Book Review: The Inconvenient Unborn by David Carter

v1Title: The Inconvenient Unborn

Author: David Carter

Genre: Family Drama / Political Thriller

Age Group: Adult

Rating: 4 stars

Purchase: Amazon

Review copy provided by Enchanted Book Promotions in exchange for an honest review.

England in the near future –

Though you may not like what you see.

The Cazenoves and the Wilsons don’t get along, leastways the parents don’t – the teenage kids adore each other, but when the oldest Wilson girl falls pregnant, sparks fly.

Donald Cazenove just happens to be Fred Wilson’s boss, but Fred isn’t without influence himself, being the senior shop steward, and the business is struggling anyway, and a strike could play havoc with Donald’s figures.

“The Inconvenient Unborn” is set in England in the near future where after years of austerity, a left wing Labour Party has been returned to power with a huge majority, and they now intend to change Britain forever. They have a mandate. They have conviction. They have momentum.

And then there’s a state visit to Britain by the most powerful man on the planet, Yuri Premakov, the Russian President, and his precocious and very beautiful film star wife, Tamara, bringing gifts of gas and oil and energy, at a price, and he’s scheduled to visit Lymington on the south coast, where most of this book is set.

So who wins out? The Cazenoves or the Wilsons, and what exactly are Yuri Premakov and his vast entourage up to in Britain?

“The Inconvenient Unborn” will take you on a journey you can barely imagine.

In The Inconvenient Unborn, author David Carter sketches a gritty world in the near future. The Cazenoves and Wilsons don’t get along, at least their parents don’t, but the children get along well enough. Kind of like Romeo and Juliet but set in the future, and not as grim, this is a pleasant read with some unexpected surprises.

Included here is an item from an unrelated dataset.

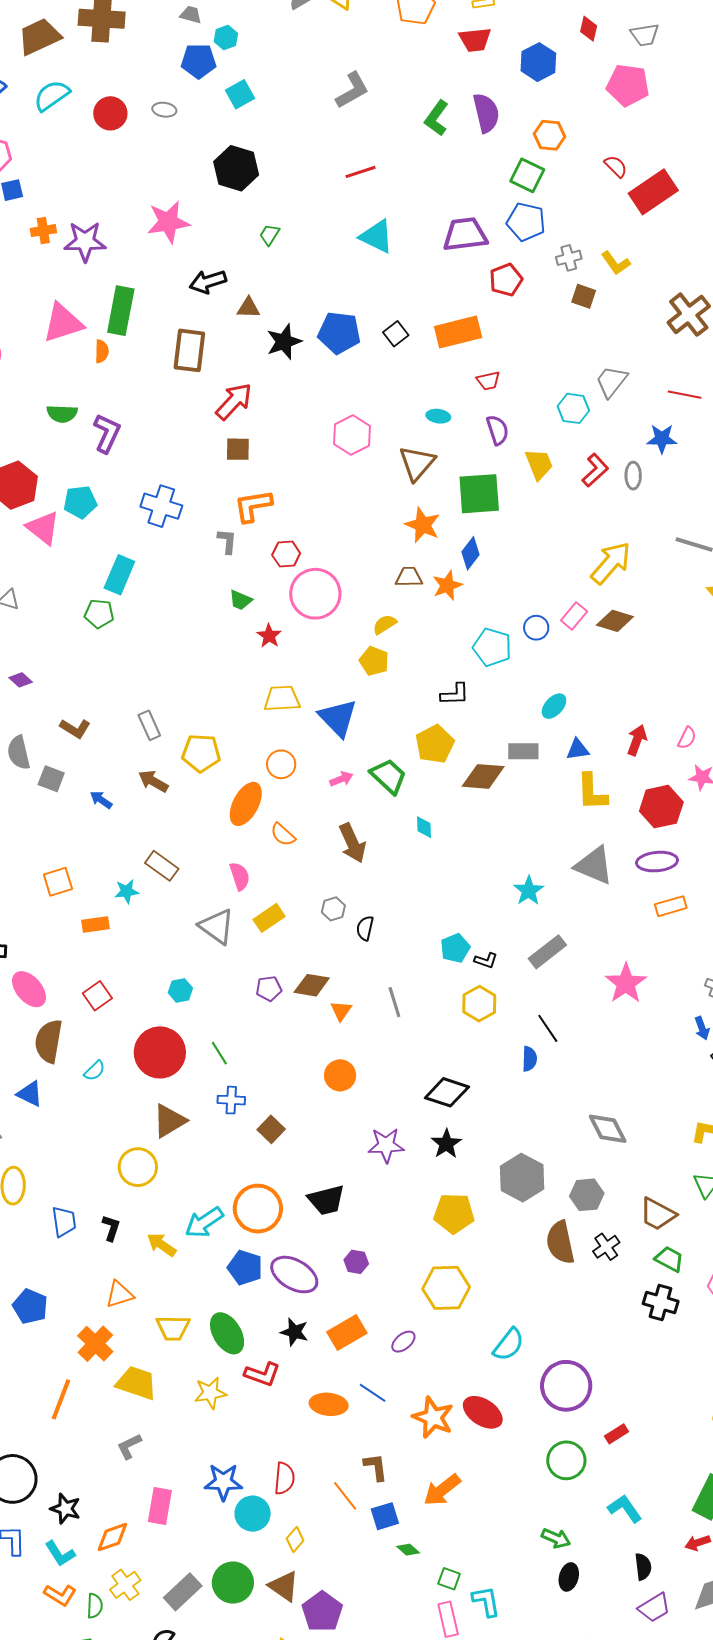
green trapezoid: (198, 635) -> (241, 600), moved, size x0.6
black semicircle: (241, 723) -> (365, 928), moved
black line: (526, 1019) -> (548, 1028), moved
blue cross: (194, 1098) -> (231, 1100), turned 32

There’s also a hint of mystery and political drama as the Russian President, Yuri Premakov, visits Lymington, bearing gifts but they come at a steep price. The focus on politics works surprisingly well. It’s hard to match the book under one genre, as it’s a bit of a mix of genres, but nonetheless very entertaining. It was different from what I expected, and if you enjoy political thrillers, I think you’ll enjoy this one too.